Из толпы вырвался мальчик лет семнадцати с повязкой на глазу и бросился бежать к сорванным воротам, обегая оборотней Когтя. Другие, крича, тоже бросились за ним, но тут шум перекрыл выстрел и юные оборотни резко остановились, а кое-кто и отбежал в сторону.

Зачинщик лежал на земле навзничь. Пуля, не серебряная, обыкновенная, попала ему в дельтовидную мышцу между шеей и плечом, и кровь быстро-быстро текла из раны, заливая землю и одежду юноши. Он пытался подняться, но всё его тело дрожало и не желало слушаться.

Кривой Коготь поднялся и подошёл к Шелну. Тот издал короткий глухой стон и дёрнулся, пытаясь отползти. Кривой Коготь поднял голову и посмотрел на детей, и его лицо было таким ужасным, что те из них, кто стоял к вожаку ближе всего, невольно отпрянули назад.

— Вот так мы поступаем с отступниками, — громко сказал Коготь и тут же резко опустил подошву своего тяжёлого сапога на шею юноши.

Раздался хруст раздавленного горла, изо рта мальчика густо потекла тёмная кровь. Он страшно захрипел и забулькал, и его глаз остекленел быстрей, чем пролетает птица.

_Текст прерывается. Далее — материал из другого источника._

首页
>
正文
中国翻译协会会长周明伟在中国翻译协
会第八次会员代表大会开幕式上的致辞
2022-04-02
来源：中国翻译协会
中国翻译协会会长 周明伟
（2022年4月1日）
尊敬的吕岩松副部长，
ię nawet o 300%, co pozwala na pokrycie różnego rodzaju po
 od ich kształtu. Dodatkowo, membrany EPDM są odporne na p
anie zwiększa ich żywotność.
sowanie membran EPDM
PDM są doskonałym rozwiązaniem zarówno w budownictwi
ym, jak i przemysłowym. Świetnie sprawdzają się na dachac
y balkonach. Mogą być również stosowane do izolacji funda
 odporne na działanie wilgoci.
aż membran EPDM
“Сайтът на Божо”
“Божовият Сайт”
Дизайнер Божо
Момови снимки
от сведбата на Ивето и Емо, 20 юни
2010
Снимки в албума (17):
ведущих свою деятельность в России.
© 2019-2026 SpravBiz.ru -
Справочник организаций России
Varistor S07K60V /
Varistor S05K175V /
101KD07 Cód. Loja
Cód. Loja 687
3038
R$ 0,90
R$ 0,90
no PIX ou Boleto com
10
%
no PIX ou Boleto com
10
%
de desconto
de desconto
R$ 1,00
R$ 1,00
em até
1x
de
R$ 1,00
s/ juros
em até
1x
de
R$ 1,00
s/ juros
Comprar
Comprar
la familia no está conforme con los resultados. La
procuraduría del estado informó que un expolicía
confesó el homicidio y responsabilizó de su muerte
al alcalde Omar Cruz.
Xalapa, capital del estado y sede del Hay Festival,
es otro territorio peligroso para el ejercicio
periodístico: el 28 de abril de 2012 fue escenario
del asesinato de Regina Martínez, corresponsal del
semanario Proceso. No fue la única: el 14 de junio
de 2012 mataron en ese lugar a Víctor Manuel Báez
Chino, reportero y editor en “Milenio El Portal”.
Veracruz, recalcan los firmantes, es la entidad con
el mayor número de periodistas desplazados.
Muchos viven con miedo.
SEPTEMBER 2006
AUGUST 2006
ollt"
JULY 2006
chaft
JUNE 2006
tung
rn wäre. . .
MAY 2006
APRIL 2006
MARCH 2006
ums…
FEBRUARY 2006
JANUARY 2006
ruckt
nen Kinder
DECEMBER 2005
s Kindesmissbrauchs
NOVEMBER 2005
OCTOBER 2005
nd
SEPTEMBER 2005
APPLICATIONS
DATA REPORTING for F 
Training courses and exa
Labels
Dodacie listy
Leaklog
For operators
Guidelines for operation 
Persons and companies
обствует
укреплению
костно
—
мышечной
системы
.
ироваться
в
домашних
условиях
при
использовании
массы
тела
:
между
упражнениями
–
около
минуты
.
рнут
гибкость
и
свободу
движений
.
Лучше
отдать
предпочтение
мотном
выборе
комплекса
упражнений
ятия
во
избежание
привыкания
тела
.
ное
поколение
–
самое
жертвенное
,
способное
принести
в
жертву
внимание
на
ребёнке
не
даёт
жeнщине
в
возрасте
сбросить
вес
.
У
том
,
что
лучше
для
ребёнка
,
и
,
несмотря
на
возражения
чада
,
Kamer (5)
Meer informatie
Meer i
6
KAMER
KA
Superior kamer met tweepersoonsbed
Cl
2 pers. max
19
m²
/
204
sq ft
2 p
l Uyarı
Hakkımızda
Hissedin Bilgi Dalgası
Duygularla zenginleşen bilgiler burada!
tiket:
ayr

… Прошло четыре дня. Все эти дни Веглао ощущала на своей правой ладони тёплую точку, оставшуюся после рукопожатия сильфа. Это означало, что он пока не доставил посылку. Наверняка ему пришлось задержаться — может, он попал в одну из первых гроз, которые уже прогремели на днях. Но чем дальше, тем крепче прорастало в груди Веглао семя тревоги. Мало ли что могло случиться: сильф мог пораниться, заблудиться, его могла задержать полиция — ведь через Воздушную Почту нередко сплавляются запрещённые товары. А может, что-то случилось с Тарлиди… Стараясь отвлечься от страшных мыслей, Веглао как-то раз сидела на земле, натачивая сосновые дротики, когда вдруг сидевший рядом Октай вскочил на ноги и изумлённо вскрикнул:

— Что это там?

Веглао подняла голову. Сверху, из-за верхушек деревьев, показался сильф. Его длинные волосы развевались на ветру, серебристые, похожие на стрекозиные, крылья мягко стрекотали за спиной. Он приземлился легко, но при этом слегка покачнулся, как будто от усталости. Лицо его было таким, что Веглао с внезапным холодом в груди поняла: случилась страшная беда.

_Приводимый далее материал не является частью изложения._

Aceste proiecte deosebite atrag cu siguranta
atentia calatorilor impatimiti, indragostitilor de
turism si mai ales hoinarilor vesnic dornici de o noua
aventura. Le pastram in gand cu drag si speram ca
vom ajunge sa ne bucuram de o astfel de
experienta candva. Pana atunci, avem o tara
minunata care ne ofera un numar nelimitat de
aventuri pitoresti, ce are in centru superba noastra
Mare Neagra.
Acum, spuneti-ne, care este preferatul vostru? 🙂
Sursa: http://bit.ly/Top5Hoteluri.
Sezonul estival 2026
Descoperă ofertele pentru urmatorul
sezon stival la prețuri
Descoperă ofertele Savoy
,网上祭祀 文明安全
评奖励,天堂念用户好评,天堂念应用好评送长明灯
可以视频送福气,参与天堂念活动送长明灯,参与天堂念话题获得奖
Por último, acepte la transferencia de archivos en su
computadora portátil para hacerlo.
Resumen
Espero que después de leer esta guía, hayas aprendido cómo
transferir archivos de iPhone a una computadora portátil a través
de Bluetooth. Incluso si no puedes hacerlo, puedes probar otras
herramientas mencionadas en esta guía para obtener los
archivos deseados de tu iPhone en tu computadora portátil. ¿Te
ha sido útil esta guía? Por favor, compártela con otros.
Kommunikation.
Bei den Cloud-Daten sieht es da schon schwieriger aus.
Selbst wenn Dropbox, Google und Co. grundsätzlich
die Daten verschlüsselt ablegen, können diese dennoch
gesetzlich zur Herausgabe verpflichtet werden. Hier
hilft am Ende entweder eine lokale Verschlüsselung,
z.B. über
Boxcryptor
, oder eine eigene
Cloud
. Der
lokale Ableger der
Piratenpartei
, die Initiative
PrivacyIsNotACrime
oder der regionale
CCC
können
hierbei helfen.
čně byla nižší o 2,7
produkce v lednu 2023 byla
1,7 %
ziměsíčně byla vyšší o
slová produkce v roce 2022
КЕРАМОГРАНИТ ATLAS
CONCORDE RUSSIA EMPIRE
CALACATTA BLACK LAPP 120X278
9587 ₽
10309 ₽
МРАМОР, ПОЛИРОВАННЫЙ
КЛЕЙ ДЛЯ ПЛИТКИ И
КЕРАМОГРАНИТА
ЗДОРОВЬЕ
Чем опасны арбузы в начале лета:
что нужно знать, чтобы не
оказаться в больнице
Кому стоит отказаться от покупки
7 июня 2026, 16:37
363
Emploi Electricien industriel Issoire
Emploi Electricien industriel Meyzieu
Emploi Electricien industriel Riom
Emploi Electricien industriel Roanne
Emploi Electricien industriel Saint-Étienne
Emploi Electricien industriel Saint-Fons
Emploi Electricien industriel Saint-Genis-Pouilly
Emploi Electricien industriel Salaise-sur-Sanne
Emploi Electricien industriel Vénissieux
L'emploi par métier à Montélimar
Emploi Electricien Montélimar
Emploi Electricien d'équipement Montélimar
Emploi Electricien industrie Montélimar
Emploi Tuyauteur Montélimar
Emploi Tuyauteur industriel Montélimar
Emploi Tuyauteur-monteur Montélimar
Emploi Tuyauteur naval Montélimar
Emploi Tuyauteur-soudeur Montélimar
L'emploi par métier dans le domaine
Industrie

— Что произошло? — спросила Веглао, вставая на ноги.

При виде её сильф горестно ахнул и развёл руками.

— Прости, сестрёнка, — глухо сказал он. — Вот твоя посылка. Некому её получить.

— Что? — тихо переспросила Веглао.

— Ликантрозория больше нет, — сказал сильф. — Я прилетел на пепелище.

У Веглао вдруг подкосились ноги. Она бы упала, если бы Октай вовремя не схватил её за руку.

— Его сожгли дней десять назад, — уныло продолжил почтальон. — Все, кто там был, погибли. Я имею в виду людей. В газете, которую я купил, написано, что его подожгли ребятишки, что там сидели. Но… — тут он перешёл на шёпот, — люди говорят, что это сделал Кривой Коготь…

Веглао сидела, опустив голову, и ничего не отвечала. Сильф подошёл к ней и протянул посылку и банкноту.

— Вот, держи, детка, — грустно сказал он. — Мне платить не за что — я ведь посылку не доставил.

— Да, спасибо, — проговорила Веглао, кивая головой и беря дрожащими пальцами свёрток. Цветок не завял — сильф поливал его исправно.

— Прощайте, — сказал почтальон и отошёл в сторону.

— Сильвьюла, — негромко произнёс он, и тут же крылья на его спине затрепетали, поднимая его в воздух. Помахав ребятам рукой, сильф улетел. Октай смотрел ему вслед, пока он не превратился в маленькую тёмную точку, а потом обернулся к Веглао.

Та сидела неподвижно, глядя куда-то в сторону. Почувствовав взгляд Октая, она медленно обернулась к нему, и ему стало холодно от ненависти в её глазах.

— Я убью его, — пообещала она. — Когда-нибудь я обязательно его убью.